INPUT FOR THIS TASK =
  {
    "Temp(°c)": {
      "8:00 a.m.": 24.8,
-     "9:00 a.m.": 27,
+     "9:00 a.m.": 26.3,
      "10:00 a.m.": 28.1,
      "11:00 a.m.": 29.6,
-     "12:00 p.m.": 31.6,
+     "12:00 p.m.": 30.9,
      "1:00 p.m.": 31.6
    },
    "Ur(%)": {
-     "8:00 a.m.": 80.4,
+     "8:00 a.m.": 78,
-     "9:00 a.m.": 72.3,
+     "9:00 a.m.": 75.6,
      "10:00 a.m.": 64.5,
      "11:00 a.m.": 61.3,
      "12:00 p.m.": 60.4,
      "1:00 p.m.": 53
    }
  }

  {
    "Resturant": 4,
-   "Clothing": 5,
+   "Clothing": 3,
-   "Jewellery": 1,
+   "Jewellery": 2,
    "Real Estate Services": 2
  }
--
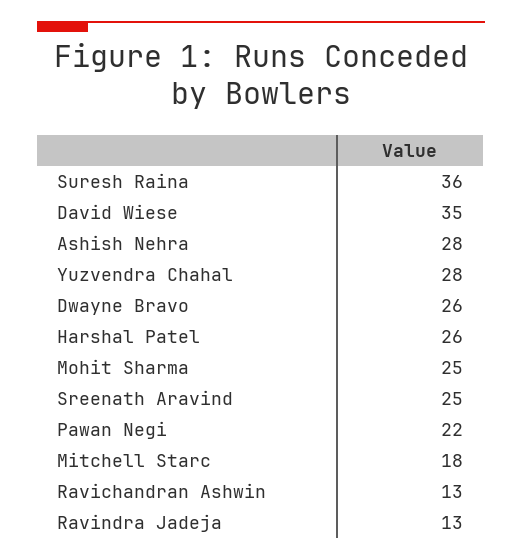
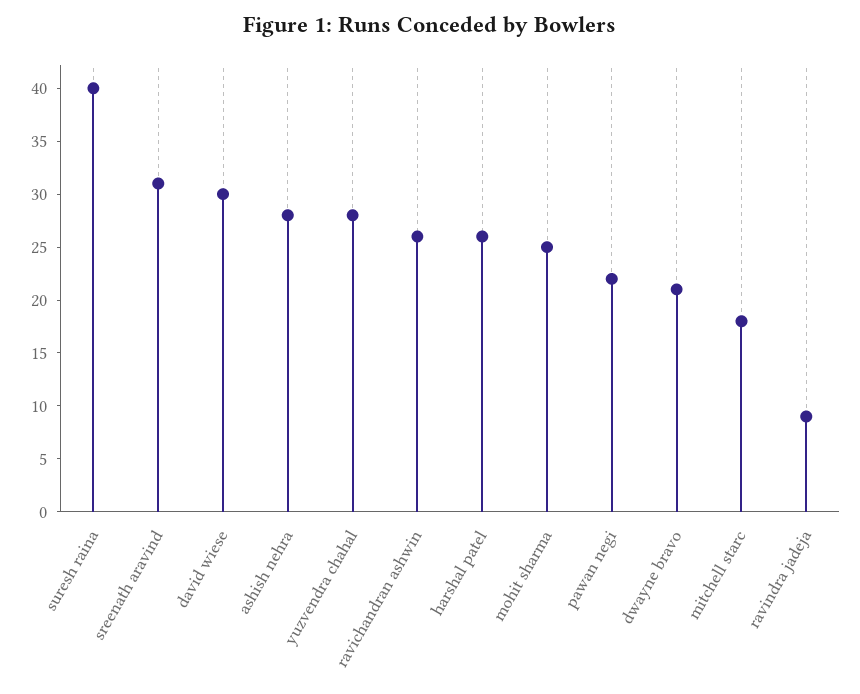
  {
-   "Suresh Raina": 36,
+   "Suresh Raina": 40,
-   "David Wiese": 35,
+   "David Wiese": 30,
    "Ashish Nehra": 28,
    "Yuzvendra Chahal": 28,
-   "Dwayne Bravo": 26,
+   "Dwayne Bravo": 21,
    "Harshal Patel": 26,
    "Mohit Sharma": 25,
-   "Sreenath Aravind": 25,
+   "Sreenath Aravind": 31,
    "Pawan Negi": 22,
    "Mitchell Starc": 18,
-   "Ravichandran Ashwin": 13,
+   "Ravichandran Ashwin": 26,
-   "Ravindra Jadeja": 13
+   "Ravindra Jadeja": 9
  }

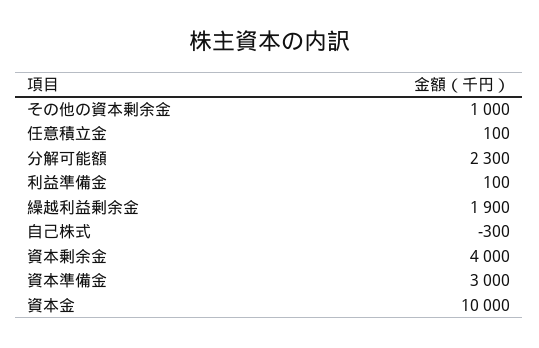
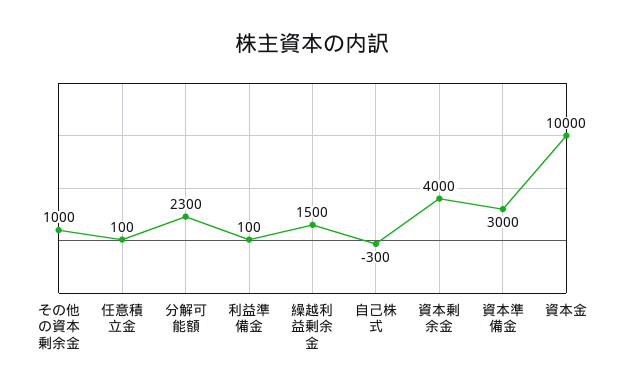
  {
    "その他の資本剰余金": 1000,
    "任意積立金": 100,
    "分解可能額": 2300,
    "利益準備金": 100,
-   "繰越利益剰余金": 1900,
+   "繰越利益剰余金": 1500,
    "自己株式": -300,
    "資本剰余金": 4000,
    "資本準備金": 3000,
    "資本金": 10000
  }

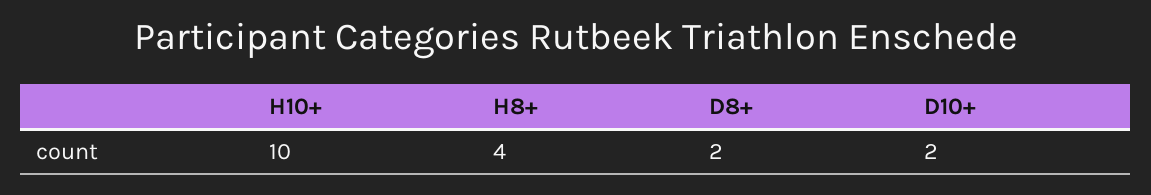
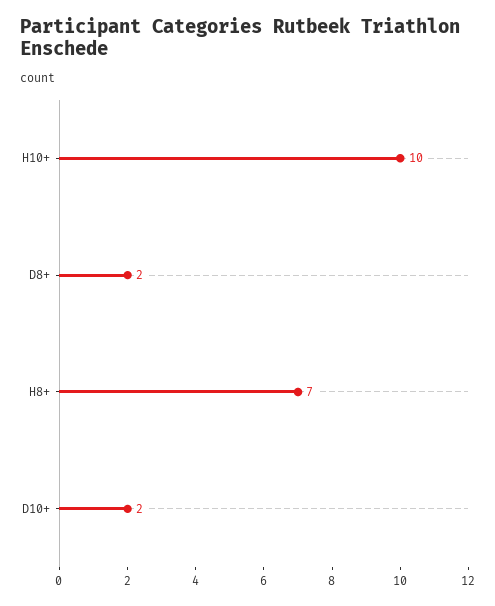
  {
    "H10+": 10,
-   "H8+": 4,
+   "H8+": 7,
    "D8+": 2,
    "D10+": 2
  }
--
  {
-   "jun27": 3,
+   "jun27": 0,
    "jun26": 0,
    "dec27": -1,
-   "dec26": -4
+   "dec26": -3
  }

WORK TASK =
A single number is expected: how many lines in the entries above hold the word "Sreenath".

COMPLETED EXERCISE =
2